Social media is also useful. I wasn’t on any social media when I had my first child but I was with my second and it gave me a way to connect with mums I met outside of the classes.
There are also plenty of apps for connecting with other parents and making mum friends, you could try Peanut.
The Ups and Downs of Being an Introvert Motherhood
I think introvert mums can find parenting extra exhausting. Once you’re past the “sleeps all the time newborn” phase, you’re not really alone much until they start school and that’s hard. You also have to balance the lack of sleep and the lack alone time. I never slept when my baby slept because I was too busy enjoying be by myself for a bit.
Luckily, there are also benefits to being an introvert mum. I’m very self reliant and am happy to take the kids off for days out by myself. I can often be found happily reading my book while my kids run around at the park. My need for a bit of time alone means that my kids know how to play by themselves and I feel this is a skill that will serve them well later in life.
I’d love to hear about other introvert mums experiences of parenting. Do drop me a comment, here or on social media. You can also check out my tips for introvert parents.
I spent much of that first year with my baby doing things by myself or one-on-one with 2 existing friends who happened to have babies around the same time. Having a baby meant I was exhausted and adapting to a new life chapter so the thought of adding a bunch of new people to the mix was overwhelming. My mothers group fizzled and I went to prenatal & mum-&-bub yoga but didn’t really click with anyone. Yet when other mums said things like “I couldn’t survive without my mothers group” It made me feel like I’m missing out on some special club. I didn’t really feel lonely until other people pointed it out. My now 2 year old is an extravert, and she’ll be the one to start up conversations with other children & parents in the playground. I do things to meet her social needs which motivates me. I could definitely do with a few more mum friends but want meaningful connections & getting past the small talk is HARD.
I’m an introvert mom of a 1 and 4 year old and all of this rings true – especially the awkwardness of trying to make friends with other moms at school. it’s all the harder for me as I live in a town where 95% of the people speak my (wannabe) 2nd language as their first, so the language barrier adds an extra layer of awkwardness!

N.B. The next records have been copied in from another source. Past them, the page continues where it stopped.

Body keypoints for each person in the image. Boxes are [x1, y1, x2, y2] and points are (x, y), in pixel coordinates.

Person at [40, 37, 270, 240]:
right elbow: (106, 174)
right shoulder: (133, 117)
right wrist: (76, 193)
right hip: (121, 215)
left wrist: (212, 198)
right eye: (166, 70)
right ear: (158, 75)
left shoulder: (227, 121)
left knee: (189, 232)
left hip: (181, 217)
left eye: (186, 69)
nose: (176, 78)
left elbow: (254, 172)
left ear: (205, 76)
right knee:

Your line: “My need for a bit of time alone means that my kids know how to play by themselves” – I sure wish this was true for me! I’m sure it took you some work getting them to that point though, and I must be honest this is the first post of yours I’m reading so haven’t looked around for tips on this.. feel free to point me to them! 😀
Thanks for sharing!
It’s lovely to hear from other introvert mums that have the same problems! The entertaining themselves thing definitely comes with time and a lot of it is about letting them experience boredom initially so they learn to entertain themselves, short term pain for long term gain. If you have a look in the free range parenting section there are some posts about it. X
Tracey Carr says
I spotted your post title on twitter Jo and immediately clicked on it because I could identify straight away. You may as well be talking about me in your article! It’s spooky. I do every one of those things. I too forced myself to bring my daughter to toddler library group every Friday and it did help because I got to know people but even today I am still inclined to sit in the corner with her and keep my head down instead of talk to people. You have to work hard at it. And again it was necessary for me to do it because I don’t see a lot of people mid week so it can be lonely and I know it’s not good for my head. You are definitely not alone though and it was a great topic to highlight!
Glad you enjoyed reading it, yes I still have days where I really can’t face it and just bury my face in my phone!